It was not so much that Ferguson Marine messed up. It was that it did not even keep track of where and when.
The last commercial yard on the Clyde was supposed to build two state-of-the-art new ferries for £97 million.
It failed. The final bill, it was confirmed yesterday, will be more than twice as high. The Scottish Government will now spend more to fix the vessels – essentially now unusable hulks – which it ordered than it initially budgeted for their construction.
Officials yesterday published a detailed and damning report of what went wrong in the project and what needs to be done to get it back on track. It predicts another £110m in costs.
A key issue: nobody at the yard was properly recording defects. One of the ordered ferries, code name 801, has been named Glen Sannox, and sits rusting at the dockside in Port Glasgow.
It was already supposed to be ferrying vehicles and passengers between Arran and the Ayrshire mainland.

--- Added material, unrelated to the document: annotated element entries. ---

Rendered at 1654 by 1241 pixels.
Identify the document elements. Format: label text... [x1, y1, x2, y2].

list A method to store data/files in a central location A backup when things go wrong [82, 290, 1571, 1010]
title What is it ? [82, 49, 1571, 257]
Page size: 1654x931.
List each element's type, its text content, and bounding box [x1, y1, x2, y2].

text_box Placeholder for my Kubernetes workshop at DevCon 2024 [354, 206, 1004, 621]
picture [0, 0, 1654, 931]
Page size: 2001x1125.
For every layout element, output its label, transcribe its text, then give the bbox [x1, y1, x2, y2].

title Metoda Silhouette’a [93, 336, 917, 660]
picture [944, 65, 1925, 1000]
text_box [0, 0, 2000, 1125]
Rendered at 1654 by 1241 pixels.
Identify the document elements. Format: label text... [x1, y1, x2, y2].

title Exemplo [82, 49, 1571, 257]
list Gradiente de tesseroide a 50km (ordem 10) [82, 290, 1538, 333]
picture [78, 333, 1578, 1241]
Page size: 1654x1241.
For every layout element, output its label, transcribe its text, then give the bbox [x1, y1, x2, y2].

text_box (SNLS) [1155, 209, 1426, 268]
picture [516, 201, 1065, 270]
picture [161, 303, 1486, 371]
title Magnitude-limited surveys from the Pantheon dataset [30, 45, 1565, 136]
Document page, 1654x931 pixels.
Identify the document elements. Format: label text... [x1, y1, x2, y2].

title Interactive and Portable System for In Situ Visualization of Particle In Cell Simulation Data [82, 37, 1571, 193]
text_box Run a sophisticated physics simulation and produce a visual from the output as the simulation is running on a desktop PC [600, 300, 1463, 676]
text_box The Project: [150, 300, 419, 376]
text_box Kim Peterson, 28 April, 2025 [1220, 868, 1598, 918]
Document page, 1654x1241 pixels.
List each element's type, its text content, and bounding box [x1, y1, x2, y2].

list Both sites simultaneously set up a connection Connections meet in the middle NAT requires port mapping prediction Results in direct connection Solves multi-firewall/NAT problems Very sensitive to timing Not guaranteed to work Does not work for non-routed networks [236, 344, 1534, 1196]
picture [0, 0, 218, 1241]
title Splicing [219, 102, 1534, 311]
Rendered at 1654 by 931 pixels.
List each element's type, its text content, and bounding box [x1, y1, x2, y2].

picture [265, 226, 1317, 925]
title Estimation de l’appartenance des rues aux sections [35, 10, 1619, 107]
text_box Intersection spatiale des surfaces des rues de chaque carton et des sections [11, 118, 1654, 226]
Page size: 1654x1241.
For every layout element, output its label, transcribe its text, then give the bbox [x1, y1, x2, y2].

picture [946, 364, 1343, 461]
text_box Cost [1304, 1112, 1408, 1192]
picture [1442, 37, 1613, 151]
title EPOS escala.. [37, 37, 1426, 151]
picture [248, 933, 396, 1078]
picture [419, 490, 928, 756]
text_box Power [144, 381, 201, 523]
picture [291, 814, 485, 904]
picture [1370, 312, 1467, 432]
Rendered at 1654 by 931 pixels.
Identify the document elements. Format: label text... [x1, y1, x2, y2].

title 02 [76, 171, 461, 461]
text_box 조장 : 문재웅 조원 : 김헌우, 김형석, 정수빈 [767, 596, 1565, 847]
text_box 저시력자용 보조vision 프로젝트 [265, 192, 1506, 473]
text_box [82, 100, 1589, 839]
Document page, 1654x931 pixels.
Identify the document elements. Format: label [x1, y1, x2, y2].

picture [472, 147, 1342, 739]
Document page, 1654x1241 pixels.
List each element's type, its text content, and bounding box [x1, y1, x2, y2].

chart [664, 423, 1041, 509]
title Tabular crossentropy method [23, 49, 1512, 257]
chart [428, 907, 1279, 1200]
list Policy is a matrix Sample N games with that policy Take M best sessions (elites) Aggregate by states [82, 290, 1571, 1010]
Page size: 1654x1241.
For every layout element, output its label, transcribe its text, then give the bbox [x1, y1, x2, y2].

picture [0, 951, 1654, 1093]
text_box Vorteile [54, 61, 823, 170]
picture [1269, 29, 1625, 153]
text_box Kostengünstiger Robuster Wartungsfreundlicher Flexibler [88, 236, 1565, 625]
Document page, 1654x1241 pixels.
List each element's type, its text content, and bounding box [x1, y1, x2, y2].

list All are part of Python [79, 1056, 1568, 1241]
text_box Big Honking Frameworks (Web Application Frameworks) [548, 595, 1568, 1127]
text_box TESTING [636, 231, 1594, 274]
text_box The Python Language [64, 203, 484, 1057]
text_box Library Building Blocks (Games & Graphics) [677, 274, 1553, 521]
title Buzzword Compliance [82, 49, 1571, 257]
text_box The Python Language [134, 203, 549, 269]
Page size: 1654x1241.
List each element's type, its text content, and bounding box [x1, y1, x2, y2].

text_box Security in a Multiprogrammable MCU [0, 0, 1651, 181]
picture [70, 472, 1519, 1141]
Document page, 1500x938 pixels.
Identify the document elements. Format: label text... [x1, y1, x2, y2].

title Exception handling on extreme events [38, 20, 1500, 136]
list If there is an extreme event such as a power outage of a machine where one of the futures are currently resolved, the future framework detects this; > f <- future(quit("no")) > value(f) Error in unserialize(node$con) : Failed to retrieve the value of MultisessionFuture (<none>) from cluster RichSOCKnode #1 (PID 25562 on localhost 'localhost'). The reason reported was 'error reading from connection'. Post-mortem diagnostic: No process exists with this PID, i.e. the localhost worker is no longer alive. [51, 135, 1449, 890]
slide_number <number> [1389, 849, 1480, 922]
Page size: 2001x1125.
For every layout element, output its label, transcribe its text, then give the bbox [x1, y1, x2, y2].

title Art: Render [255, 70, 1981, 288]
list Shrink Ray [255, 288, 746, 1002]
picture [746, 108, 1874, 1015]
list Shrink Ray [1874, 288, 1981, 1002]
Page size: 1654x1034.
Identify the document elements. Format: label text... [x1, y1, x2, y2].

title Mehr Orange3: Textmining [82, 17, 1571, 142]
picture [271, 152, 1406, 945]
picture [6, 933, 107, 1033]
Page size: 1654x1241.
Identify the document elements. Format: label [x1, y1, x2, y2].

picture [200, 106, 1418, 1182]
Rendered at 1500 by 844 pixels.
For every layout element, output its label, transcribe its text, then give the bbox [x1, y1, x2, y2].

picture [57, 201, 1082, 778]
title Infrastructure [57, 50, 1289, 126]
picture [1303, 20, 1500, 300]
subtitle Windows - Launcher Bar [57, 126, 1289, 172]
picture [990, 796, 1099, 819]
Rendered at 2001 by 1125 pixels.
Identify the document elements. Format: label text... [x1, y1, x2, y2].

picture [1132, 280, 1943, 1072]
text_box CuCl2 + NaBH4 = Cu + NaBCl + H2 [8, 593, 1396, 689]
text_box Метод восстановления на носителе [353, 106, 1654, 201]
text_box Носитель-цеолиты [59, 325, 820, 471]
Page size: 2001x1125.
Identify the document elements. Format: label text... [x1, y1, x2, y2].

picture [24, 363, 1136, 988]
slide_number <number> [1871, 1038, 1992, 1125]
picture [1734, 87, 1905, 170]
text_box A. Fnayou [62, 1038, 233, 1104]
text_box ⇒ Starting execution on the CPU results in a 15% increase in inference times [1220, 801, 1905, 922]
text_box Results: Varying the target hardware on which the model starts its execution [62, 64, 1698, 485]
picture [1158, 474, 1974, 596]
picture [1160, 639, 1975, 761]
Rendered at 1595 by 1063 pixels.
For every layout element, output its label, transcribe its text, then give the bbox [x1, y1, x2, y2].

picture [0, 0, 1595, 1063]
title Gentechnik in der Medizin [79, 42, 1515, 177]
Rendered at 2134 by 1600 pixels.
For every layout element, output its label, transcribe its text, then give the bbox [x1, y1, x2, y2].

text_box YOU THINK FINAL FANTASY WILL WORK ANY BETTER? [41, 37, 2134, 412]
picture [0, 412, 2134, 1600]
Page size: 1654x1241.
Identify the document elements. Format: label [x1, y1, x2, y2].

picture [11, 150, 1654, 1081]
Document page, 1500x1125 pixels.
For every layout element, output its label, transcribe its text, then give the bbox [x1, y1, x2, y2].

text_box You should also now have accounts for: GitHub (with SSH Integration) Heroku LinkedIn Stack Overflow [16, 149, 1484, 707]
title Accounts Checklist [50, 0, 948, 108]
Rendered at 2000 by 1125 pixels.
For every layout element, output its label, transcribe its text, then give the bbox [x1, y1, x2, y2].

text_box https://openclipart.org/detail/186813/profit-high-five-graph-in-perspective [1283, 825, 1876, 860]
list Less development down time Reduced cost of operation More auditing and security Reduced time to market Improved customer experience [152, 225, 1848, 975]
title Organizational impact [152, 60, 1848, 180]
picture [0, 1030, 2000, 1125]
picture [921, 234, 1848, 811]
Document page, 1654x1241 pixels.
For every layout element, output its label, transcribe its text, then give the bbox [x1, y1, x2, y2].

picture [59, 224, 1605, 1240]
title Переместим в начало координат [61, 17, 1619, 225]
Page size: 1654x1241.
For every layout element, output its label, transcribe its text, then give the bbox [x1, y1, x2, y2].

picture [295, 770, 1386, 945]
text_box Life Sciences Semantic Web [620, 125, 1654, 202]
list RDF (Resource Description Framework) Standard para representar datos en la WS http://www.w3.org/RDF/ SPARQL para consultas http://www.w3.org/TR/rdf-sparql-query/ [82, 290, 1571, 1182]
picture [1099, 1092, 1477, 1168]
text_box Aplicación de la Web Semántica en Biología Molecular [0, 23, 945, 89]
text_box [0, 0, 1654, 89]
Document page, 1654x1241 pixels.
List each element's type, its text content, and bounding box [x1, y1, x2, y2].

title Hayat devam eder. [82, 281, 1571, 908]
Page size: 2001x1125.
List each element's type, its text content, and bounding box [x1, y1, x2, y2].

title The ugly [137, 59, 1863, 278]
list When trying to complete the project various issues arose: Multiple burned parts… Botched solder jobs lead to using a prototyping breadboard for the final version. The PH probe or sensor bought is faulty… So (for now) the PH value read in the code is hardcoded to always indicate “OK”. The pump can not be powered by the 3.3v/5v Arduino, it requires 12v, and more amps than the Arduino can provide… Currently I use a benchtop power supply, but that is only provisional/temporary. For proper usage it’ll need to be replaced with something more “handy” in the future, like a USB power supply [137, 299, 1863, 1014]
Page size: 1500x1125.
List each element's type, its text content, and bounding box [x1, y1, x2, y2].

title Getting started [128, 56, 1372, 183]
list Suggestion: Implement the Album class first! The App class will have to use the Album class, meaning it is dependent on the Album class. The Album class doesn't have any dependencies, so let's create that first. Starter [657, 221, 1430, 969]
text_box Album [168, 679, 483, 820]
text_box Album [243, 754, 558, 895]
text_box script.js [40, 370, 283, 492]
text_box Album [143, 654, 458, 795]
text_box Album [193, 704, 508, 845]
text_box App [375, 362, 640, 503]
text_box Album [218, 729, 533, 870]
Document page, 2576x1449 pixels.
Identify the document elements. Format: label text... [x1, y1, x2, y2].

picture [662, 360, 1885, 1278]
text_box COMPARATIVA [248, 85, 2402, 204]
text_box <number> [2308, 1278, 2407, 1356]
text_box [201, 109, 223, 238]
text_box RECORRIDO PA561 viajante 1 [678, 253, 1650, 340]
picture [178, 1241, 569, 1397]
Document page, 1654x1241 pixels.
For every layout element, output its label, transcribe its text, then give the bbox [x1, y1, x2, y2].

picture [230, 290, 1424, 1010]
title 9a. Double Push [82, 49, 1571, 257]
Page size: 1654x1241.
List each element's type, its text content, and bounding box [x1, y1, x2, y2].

Instead the Firth of Clyde island faces regular delays as the 26-year-old MV Caledonian Isles struggles to stay in service. The hull of the second vessel, 802, lies rusting in the yard.
Tim Hair, turnaround director for the newly nationalised Ferguson Marine, has spelled out the problems, including hundreds of poorly recorded and tracked defects.
His document, a report on the updated cost and programme for vessels 801 and 802, pulls no punches about who was responsible for the cost overruns and defects.
It cites three main reasons:
l“A lack of project management, particularly critical on 801/02 which are complex ships where no one person has understood and controlled the overall programme”.
l“An absence of project planning and control systems has resulted in a lack of integrated working, out-of-sequence activities and no useful management information”.
l“Engineering processes and controls are weak. Specifications from the customer were not fully understood before design work was carried out resulting in an incomplete design and causing significant rework”.
Ferguson Marine, Mr Hair said, “does not operate a full defect management system. As such, there is no record for defects identified and managed to a conclusion”.
The yard’s managers only inspected structural steel and paint, he said. That means information about defects comes not from the manufacturer but from its customer, CMAL, the Scottish Government company which owns ferries operated by CalMac.
CMAL logged what are called Owners Observation Reports, or OORs, around 350 of them.
Mr Hair wrote: “As a result of the immature design and out-of-sequence working there has been a significant number of defects raised by the customer which have all been reviewed and where required included in the cost and programme.
“These include a major departure from the specification, the widespread use of axilock couplings, which together with other work, has driven the decision to remove most of the pipework within the engine room.”
There are now also real concerns that both ships are deteriorating. Mr Hair suggests the two hulks have not been properly cared for. Paint on Glen Sannox has degraded. Rain has got inside. It is now being cleaned and engineers are looking at what damage has been done.
The ship will be dry-docked early in the remediation programme.
Engineers want to know exactly what has happened to its hull underwater as it sat at its Clyde berth for two years. There is rust damage to 801 too. The primer on its steelwork has degraded. Water is getting in. The yard itself is a mess, Mr Hair suggested.
He wrote: “Housekeeping and cleanliness is of poor standard with excessive debris and disregarded construction materials, equipment, consumables, uninstalled pipe work, fittings, flanges, general waste and disregarded rubbish.” There are also concerns about the whereabouts of parts and materials ordered for the incomplete ships.
Earlier this year Mr McColl backed calls for a full parliamentary inquiry into the Scottish Government’s role in the shipyard’s financial collapse. In a briefing dossier sent to MSPs, he said he was more than willing to give evidence at Holyrood and blamed a lack of ministerial leadership for tipping the yard into insolvency.
In his document, Mr McColl said he felt “constantly frustrated and at times bewildered” by the Government’s actions over the last two years.
He said: “I’m aware of the current calls for a parliamentary inquiry and I would be happy to participate. I remain confident Ferguson Marine will be vindicated in its management of this contract and its claim for additional costs.”
Mr McColl also criticised CMAL. He said its behaviour was “unbecoming of a company wholly owned by the Scottish ministers” and blamed it for the many changes and its refusal to allow an independent expert to assess the deal and the responsibility for costs.
CMAL has strenuously denied wrongdoing, and said it had a fixed price contract, blaming the shipyard for the vessels’ “design errors”.